- **Problema proposto 1**
Indique todos os atos jurídicos citados entre parênteses no final do ponto 1 do sumário do acórdão apresentado abaixo.
- **Problema proposto 2**
Prossiga a redação do sumário do acórdão apresentado abaixo a partir do ponto em que termina.

Processo T‑340/14

Andriy Klyuyev

contra

Conselho da União Europeia

«Política externa e de segurança comum — Medidas restritivas adotadas tendo em conta a situação na Ucrânia — Congelamento de fundos — Lista de pessoas, entidades e organismos aos quais se aplica o congelamento dos fundos e dos recursos económicos — Inclusão do nome do recorrente — Direitos de defesa — Dever de fundamentação — Base legal — Direito a uma proteção jurisdicional efetiva — Desrespeito dos critérios de inclusão na lista — Erro manifesto de apreciação — Direito de propriedade — Direito ao bom nome»

Sumário — Acórdão do Tribunal Geral (Nona Secção alargada) de 15 de setembro de 2016

  1. União Europeia — Fiscalização jurisdicional da legalidade dos atos das instituições — Medidas restritivas adotadas tendo em conta a situação na Ucrânia — Alcance da fiscalização — Prova do fundamento da medida — Obrigação da autoridade competente da União de demonstrar, em caso de contestação, o fundamento dos motivos considerados contra as pessoas ou as entidades em causa

    (Carta dos Direitos Fundamentais da União Europeia, artigo 47.o; Decisão 2014/119/PESC do Conselho; Regulamento n.o 208/2014 do Conselho)

- **Dados fornecidos**
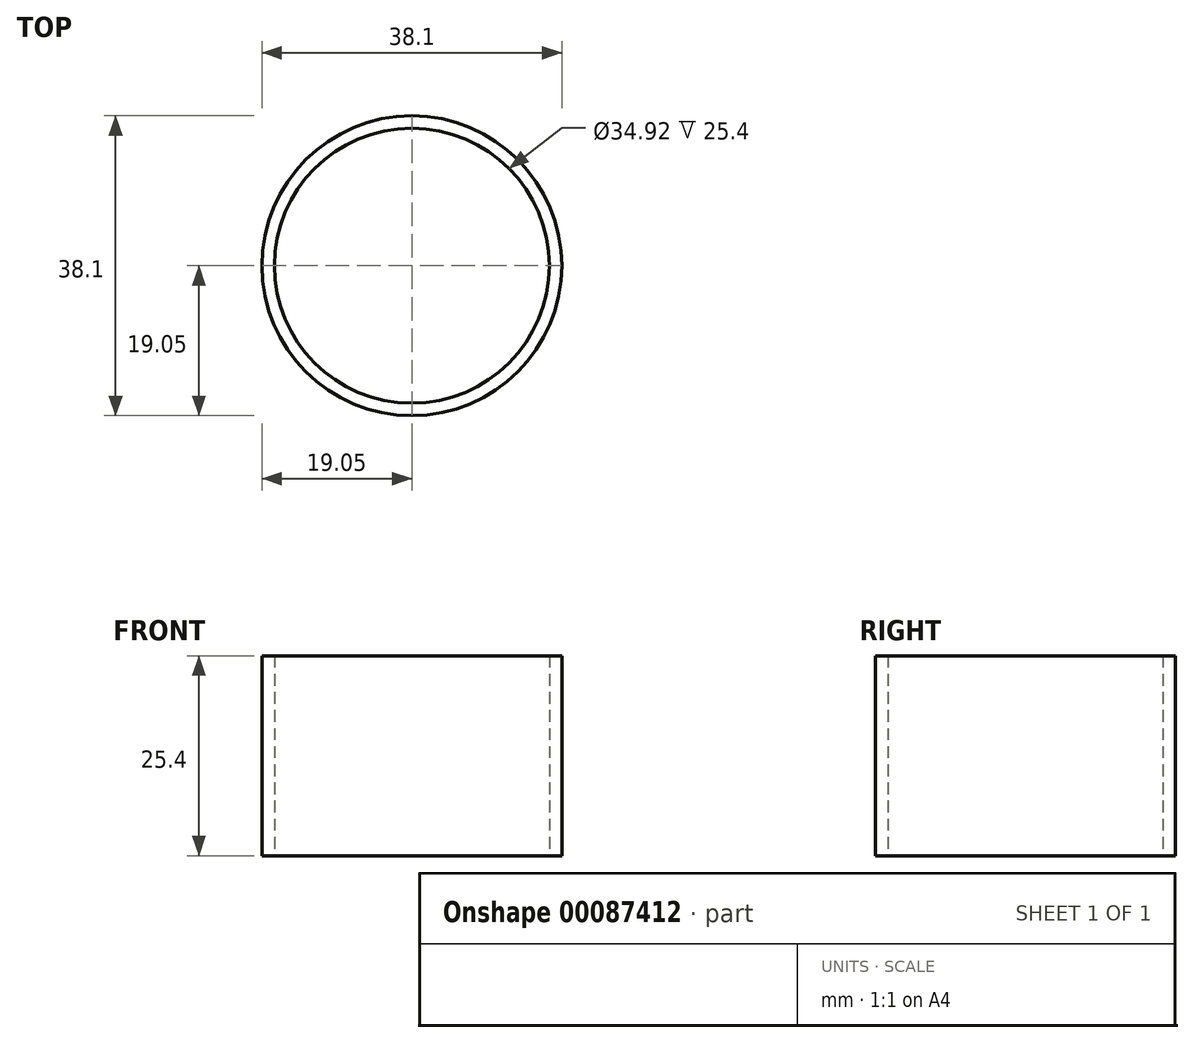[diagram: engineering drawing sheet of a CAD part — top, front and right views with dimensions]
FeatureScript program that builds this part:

- **Resposta esperada 1**
Carta dos Direitos Fundamentais da União Europeia, artigo 47.o
Decisão 2014/119/PESC do Conselho
Regulamento n.o 208/2014 do Conselho

- **Resposta esperada 2**
  2. Política externa e de segurança comum — Medidas restritivas adotadas tendo em conta a situação na Ucrânia — Decisão de congelamento de fundos — Direitos de defesa — Comunicação das provas incriminatórias — Decisão subsequente que mantém o nome do recorrente na lista das pessoas visadas por essas medidas — Apoio desta decisão em elementos novos que não figuravam na decisão inicial — Violação dos direitos de defesa e do direito à proteção jurisdicional efetiva — Inexistência

    [Carta dos Direitos Fundamentais da União Europeia, artigos 41.°, n.o 2, alínea a), e 47.°; Decisão 2014/119/PESC do Conselho, conforme alterada pelas Decisões 2015/143/PESC e 2015/364/PESC; Regulamento n.o 208/2014 do Conselho, conforme alterado pelos Regulamentos n.os 2015/138 e 2015/357]

  3. Atos das instituições — Fundamentação — Dever — Alcance — Medidas restritivas adotadas contra certas pessoas e entidades tendo em conta a situação na Ucrânia — Congelamento dos fundos das pessoas implicadas em desvios de fundos públicos — Decisão que se inscreve num contexto do conhecimento do interessado que lhe permite compreender o alcance da medida tomada a seu respeito — Admissibilidade de uma fundamentação sumária — Limites — Fundamentação que não pode consistir numa formulação geral e estereotipada

    [Artigo 296.o TFUE; Carta dos Direitos Fundamentais da União Europeia, artigo 41.o, n.o 2, alínea c); Decisão 2014/119/PESC do Conselho, conforme alterada pelas Decisões 2015/143/PESC e 2015/364/PESC; Regulamento n.o 208/2014 do Conselho, conforme alterado pelos Regulamentos n.os 2015/138 e 2015/357]

  4. Direito da União Europeia — Valores e objetivos da União — Valores — Respeito pelo Estado de direito — Estado de direito — Conceito

    (Artigo 2.o TUE e 49.° TUE)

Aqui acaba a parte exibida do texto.